Azure is incredibly flexible, and allows you to use multiple languages, frameworks, and tools to create the customised applications that you need. As a platform, it also allows you to scale applications up with unlimited servers and storage.
What is an Azure Databricks?
Azure Databricks provides the latest versions of Apache Spark and allows you to seamlessly integrate with open-source libraries. Spin up clusters and build quickly in a fully managed Apache Spark environment with the global scale and availability of Azure.
Azure Databricks is a data analytics platform optimized for the Microsoft Azure cloud services platform. Azure Databricks offers three environments for developing data intensive applications: Databricks SQL, Databricks Data Science & Engineering, and Databricks Machine Learning.
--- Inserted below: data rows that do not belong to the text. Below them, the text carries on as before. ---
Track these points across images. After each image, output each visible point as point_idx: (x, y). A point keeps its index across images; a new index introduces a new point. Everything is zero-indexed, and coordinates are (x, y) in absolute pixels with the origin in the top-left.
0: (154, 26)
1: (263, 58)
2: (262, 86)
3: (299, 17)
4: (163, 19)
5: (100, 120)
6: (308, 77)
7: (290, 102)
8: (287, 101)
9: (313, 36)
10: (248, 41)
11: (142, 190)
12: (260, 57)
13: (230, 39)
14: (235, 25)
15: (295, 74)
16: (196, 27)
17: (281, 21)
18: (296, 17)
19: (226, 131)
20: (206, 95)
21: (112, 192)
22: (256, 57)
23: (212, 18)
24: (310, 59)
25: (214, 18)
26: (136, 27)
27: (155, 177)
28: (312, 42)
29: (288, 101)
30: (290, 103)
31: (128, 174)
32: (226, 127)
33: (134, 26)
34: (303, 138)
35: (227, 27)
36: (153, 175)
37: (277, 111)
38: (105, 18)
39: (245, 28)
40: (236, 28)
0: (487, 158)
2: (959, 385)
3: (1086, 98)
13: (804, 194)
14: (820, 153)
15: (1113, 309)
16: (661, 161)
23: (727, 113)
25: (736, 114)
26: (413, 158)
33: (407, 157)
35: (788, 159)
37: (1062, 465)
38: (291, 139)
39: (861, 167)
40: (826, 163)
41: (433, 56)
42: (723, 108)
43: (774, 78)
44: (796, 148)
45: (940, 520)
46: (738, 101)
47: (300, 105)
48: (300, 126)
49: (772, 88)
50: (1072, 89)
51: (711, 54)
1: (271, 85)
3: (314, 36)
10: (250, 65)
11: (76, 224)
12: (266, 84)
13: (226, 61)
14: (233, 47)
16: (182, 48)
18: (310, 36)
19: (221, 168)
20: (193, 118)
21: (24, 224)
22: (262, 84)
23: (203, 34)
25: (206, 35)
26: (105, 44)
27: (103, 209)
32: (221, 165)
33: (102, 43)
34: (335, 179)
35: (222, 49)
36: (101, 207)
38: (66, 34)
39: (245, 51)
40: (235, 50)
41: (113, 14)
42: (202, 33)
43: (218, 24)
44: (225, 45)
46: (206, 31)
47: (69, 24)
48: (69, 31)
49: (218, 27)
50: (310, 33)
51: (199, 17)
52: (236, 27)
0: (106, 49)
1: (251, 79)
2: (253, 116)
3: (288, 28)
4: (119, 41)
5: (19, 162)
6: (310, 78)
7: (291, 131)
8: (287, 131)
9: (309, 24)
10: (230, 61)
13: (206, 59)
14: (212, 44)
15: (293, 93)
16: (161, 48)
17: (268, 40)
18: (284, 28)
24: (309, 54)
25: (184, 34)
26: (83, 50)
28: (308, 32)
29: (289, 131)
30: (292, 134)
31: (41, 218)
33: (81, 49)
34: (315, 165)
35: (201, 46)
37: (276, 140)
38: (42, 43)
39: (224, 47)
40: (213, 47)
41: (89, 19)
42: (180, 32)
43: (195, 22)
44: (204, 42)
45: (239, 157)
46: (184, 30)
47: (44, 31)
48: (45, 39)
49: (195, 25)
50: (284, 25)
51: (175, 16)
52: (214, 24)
- Azure databricks plugin supports the latest analytic services for Azure data lake storage Gen1, Azure data lake storage Gen2, Azure blob storage, and other storage accounts.
- It provides an easy-to-use platform for analysts to read data from multiple data sources and turn it into easily understandable data.
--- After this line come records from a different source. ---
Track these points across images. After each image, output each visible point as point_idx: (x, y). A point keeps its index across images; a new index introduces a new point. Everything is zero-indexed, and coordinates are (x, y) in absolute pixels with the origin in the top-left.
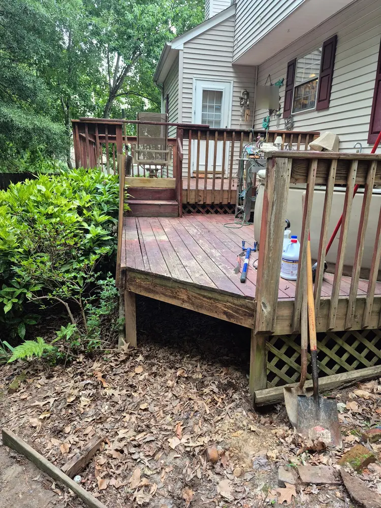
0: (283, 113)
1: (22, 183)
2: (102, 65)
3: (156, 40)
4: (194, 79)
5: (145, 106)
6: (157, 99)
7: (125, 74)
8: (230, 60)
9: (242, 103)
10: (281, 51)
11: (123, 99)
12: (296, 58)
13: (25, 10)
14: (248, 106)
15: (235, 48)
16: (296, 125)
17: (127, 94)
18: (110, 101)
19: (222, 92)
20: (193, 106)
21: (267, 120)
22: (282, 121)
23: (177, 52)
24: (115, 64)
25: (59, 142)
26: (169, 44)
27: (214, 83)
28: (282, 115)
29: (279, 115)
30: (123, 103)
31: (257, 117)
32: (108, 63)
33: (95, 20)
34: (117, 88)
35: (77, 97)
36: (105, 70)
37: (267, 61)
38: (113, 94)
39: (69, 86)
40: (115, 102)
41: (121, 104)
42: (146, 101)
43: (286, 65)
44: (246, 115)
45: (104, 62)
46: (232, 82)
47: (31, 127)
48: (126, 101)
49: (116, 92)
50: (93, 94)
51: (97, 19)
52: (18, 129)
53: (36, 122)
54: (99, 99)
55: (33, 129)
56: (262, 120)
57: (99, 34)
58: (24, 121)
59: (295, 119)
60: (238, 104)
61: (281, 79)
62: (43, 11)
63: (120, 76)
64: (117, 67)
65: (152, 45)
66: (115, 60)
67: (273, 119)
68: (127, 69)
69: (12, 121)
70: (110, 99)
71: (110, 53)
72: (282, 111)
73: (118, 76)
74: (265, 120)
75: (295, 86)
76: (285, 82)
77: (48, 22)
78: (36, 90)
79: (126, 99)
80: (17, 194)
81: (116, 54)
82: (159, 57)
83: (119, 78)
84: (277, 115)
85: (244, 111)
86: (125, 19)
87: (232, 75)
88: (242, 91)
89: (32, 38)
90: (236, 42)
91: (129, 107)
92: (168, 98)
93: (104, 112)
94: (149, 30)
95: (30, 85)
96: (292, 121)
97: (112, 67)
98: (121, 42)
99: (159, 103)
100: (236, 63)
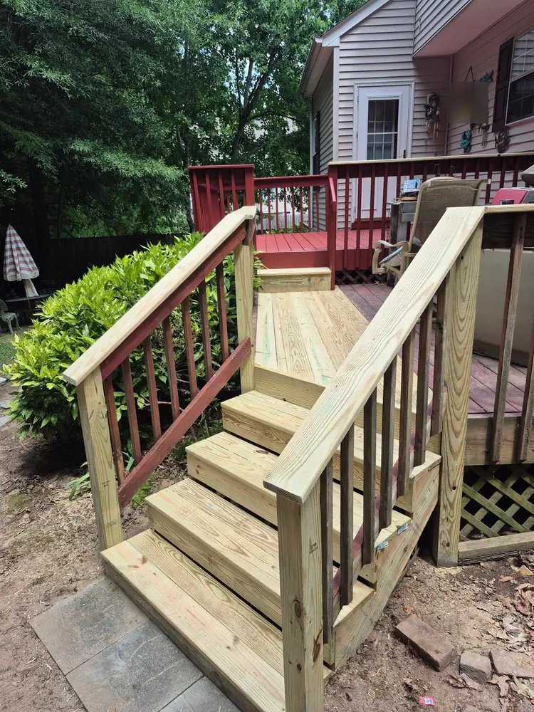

- It provides faster performance with various optimizations at the I/O layer and processing layer (Databricks I/O).
Azure Databricks Plugin
Log in to the Dynamic Workload Console and open the Workload Designer. Choose to create a new job and select “Azure Databricks Plugin” job type in the Cloud section.
Fig1: Job Definition
Establishing connection to the Azure Databricks Workspace.
Workspace Instance – A unique instance name (per-workspace URL), that is assigned to each Azure Databricks deployment. It is the fully-qualified domain name used to log into your Azure Databricks deployment and make API requests.
Example: adb-<workspace-id>.<random-number>.azuredatabricks.net. The workspace ID appears immediately after adb- and before the “dot” (.). For the per-workspace URL https://adb-5555555555555555.19.azuredatabricks.net/
Access Token – Enter the access token that is generated in the Azure cloud, to authenticate to and access Databricks REST APIs.
We can generate token under User settings in workspace.
Test Connection – Click to verify that the connection to the Azure server works correctly.
Fig 3: Connection Tab
Use this section to define the operation details.
- Run the selected job
- Cancel the pending/running job
Select – It gives the list of available jobs present in the workspace to select.
Details – It gives more information on selected job.
Fig 4: Action Tab
Submitting your job
It is time to Submit your job into the current plan. You can add your job to the job stream that automates your business process flow. Select the action menu in the top-left corner of the job definition panel and click on Submit Job into Current Plan. A confirmation message is displayed, and you can switch to the Monitoring view to see what is going on.
Fig 5: Monitor page with extra properties
Once we submit the job, we can cancel the particular job by Kill option.